Scientific classification
- Kingdom: Plantae
- Clade: Tracheophytes
- Clade: Angiosperms
- Clade: Eudicots
- Clade: Rosids
- Order: Fabales
- Family: Fabaceae
- Subfamily: Faboideae
- Genus: Astragalus
- Species: A. californicus
- Binomial name: Astragalus californicus (A.Gray) Greene

= Astragalus californicus =

- Authority: (A.Gray) Greene
- Conservation status: G3

Species of legume

Astragalus californicus is a species of milkvetch known by the common name Klamath Basin milkvetch.

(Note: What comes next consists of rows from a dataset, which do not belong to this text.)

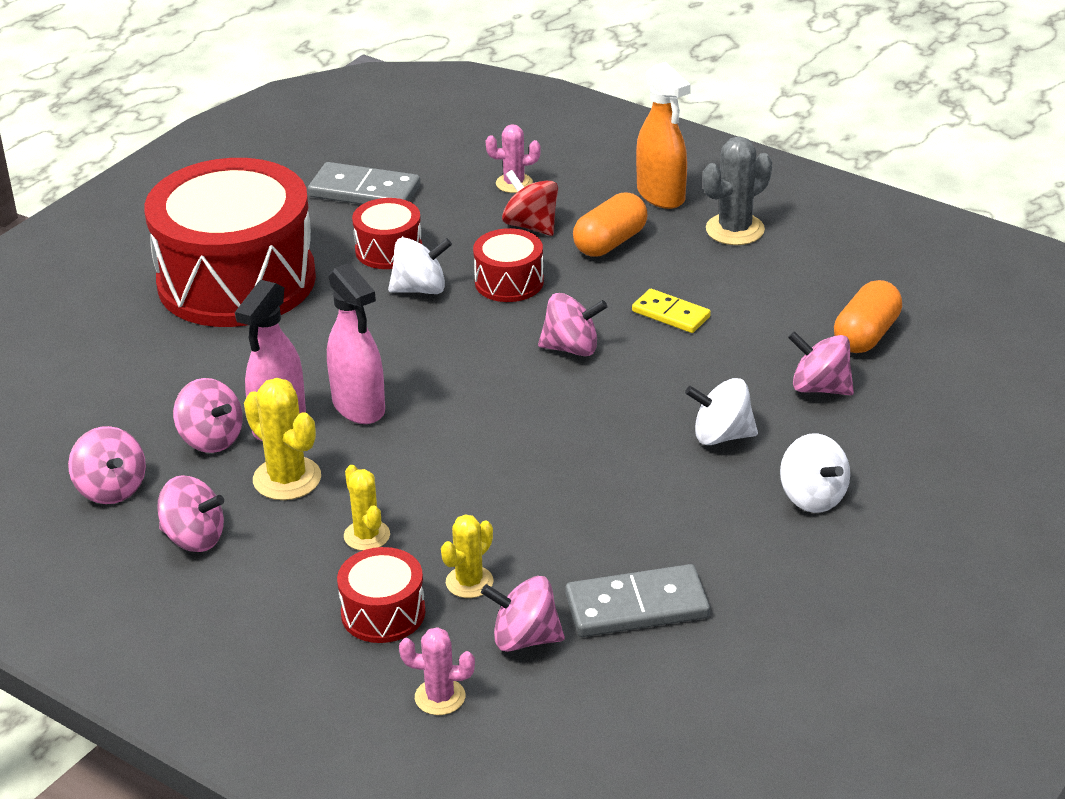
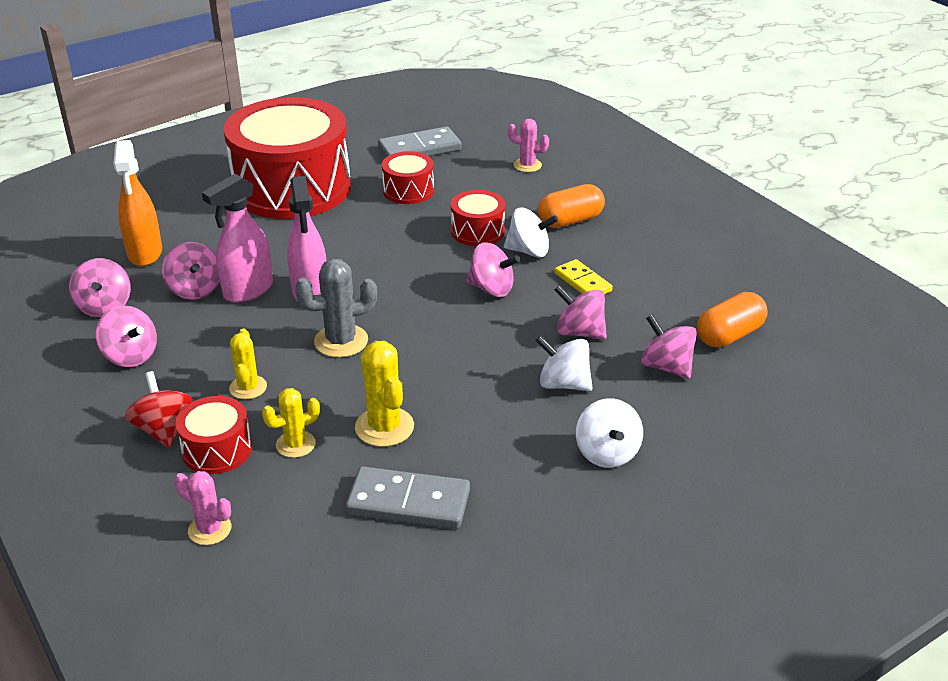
camera: 20 degrees right, 0 degrees up
(287, 479) = (224, 331): yellow cactus -> yellow cactus (384, 427)
(364, 191) = (419, 149): grey domino -> grey domino turned 60 degrees counterclockwise
(420, 289) = (411, 222): white spinning top -> white spinning top (529, 251)
(524, 638) = (305, 502): pink spinning top -> pink spinning top (579, 332)
(531, 226) = (520, 196): red spinning top -> red spinning top (163, 429)
(661, 195) = (630, 196): orange spray bottle -> orange spray bottle (145, 253)
(735, 229) = (671, 232): grey cactus -> grey cactus (341, 341)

It is native to the Klamath Mountains and surrounding High Cascade Ranges of northern California and southern Oregon, where it grows in scrub and woodland habitat.

==Description==
Astragalus californicus is a perennial herb forming a sturdy open clump of upright stems growing up to 1.5 ft tall. The leaves are several centimeters long and made up of green leaflike leaflets.

The inflorescence is a loose array of light yellow to cream-colored pealike flowers, each between 1 and 2 centimeters long.

The fruit is a hanging legume pod 3 or 4 centimeters long. It is flat and narrow, with a hairy surface, and it dries to a thick papery texture.